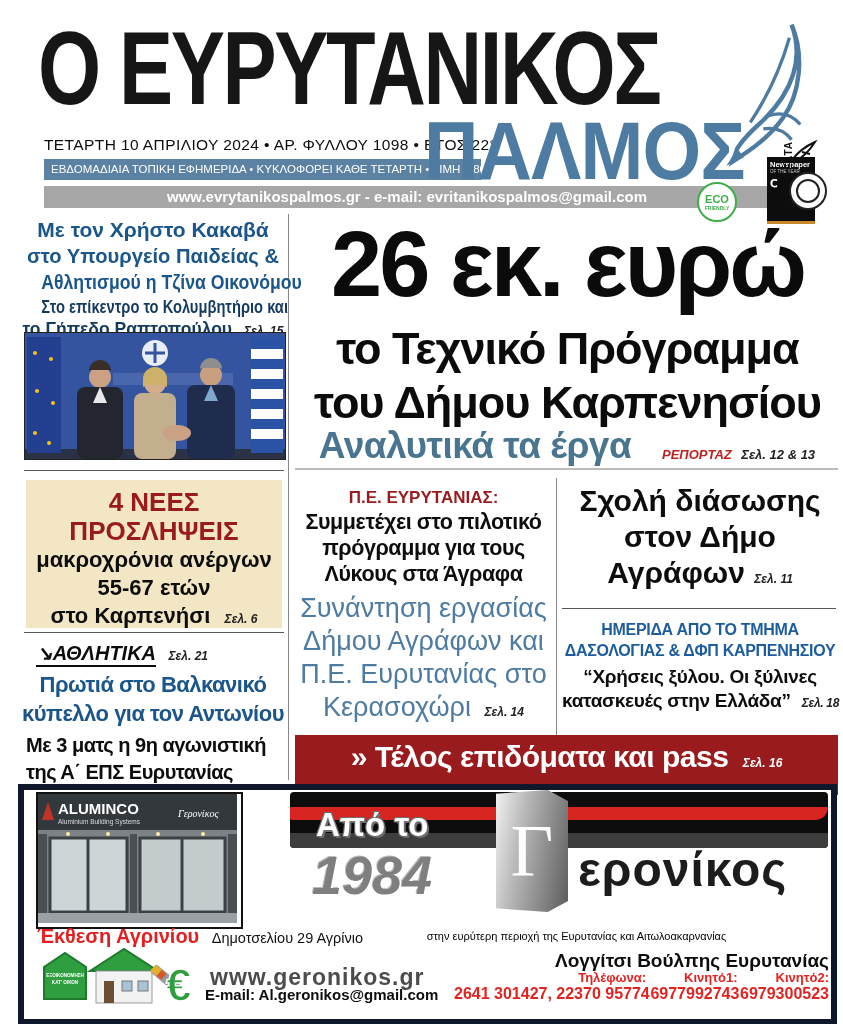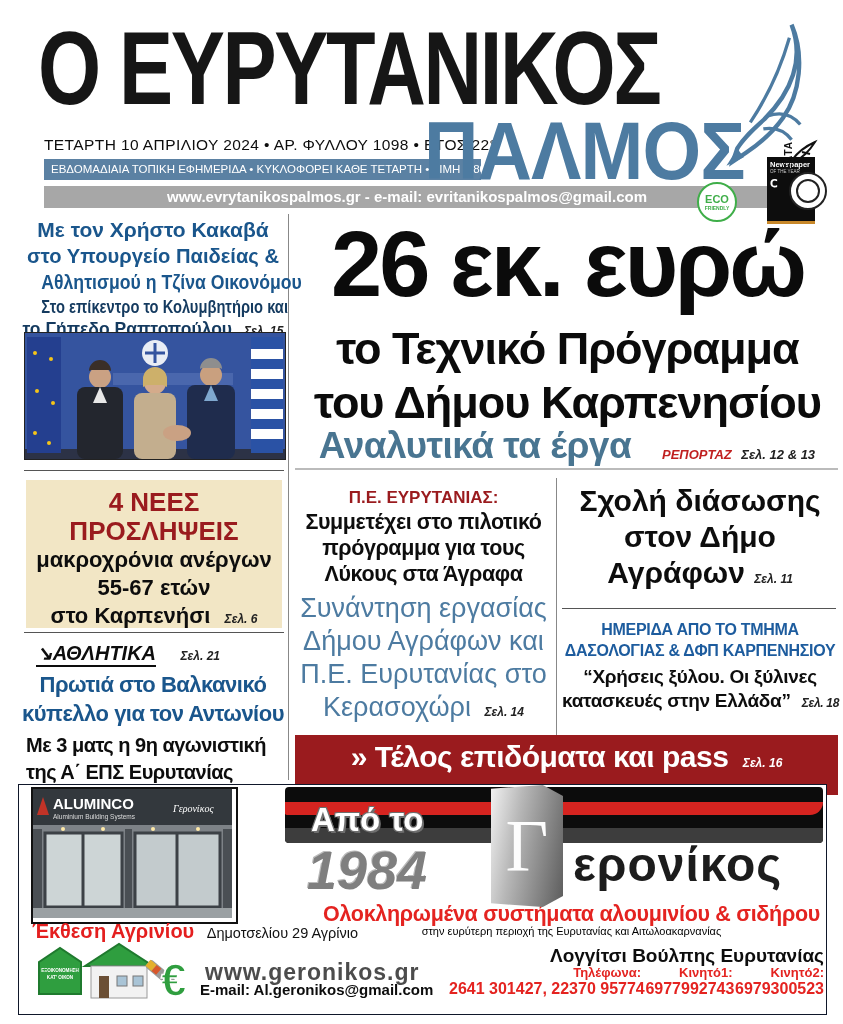--- a/index.html
+++ b/index.html
@@ -205,7 +205,7 @@
   <div class="abs" style="left:30px;top:641px;">
     <span class="sports-kicker">
       <span>↘</span><span>ΑΘΛΗΤΙΚΑ</span></span>
-    <span class="pageref" style="margin-left:20px;">Σελ. 21</span>
+    <span class="pageref" style="margin-left:8px;">Σελ. 21</span>
   </div>
   <div class="abs c" style="left:20px;top:670px;width:266px;">
     <div class="sports-h nw">Πρωτιά στο Βαλκανικό</div>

::::

WORK TO COMPLETE – Check each line of the listing above, and copy it if it contains the word "style".

FINISHED EXERCISE –
   <div class="abs" style="left:30px;top:641px;">
-    <span class="pageref" style="margin-left:20px;">Σελ. 21</span>
+    <span class="pageref" style="margin-left:8px;">Σελ. 21</span>
   <div class="abs c" style="left:20px;top:670px;width:266px;">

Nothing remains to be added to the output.